_Task details_: With the exception of the pictures, transcribe the entire listing exactly.
(Study material begins)
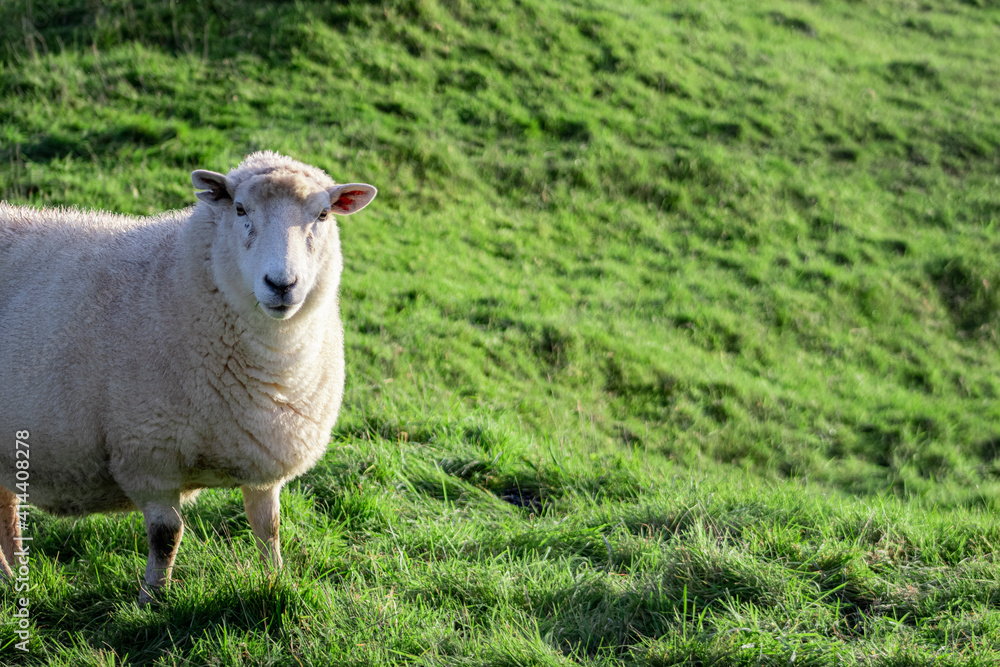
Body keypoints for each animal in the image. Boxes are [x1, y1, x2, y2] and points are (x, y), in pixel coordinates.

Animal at [0, 151, 377, 603]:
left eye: (322, 214)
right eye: (239, 209)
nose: (281, 284)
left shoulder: (262, 458)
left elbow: (268, 528)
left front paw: (276, 581)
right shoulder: (148, 453)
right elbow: (167, 534)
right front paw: (152, 600)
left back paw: (13, 579)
(Study material ends)
_The completed task_:
Body keypoints for each animal in the image. Boxes are [x1, y1, x2, y2] and points are (x, y), in pixel coordinates.

Animal at [0, 151, 377, 603]:
left eye: (322, 214)
right eye: (239, 209)
nose: (281, 284)
left shoulder: (262, 458)
left elbow: (268, 528)
left front paw: (276, 581)
right shoulder: (148, 453)
right elbow: (167, 534)
right front paw: (152, 600)
left back paw: (13, 579)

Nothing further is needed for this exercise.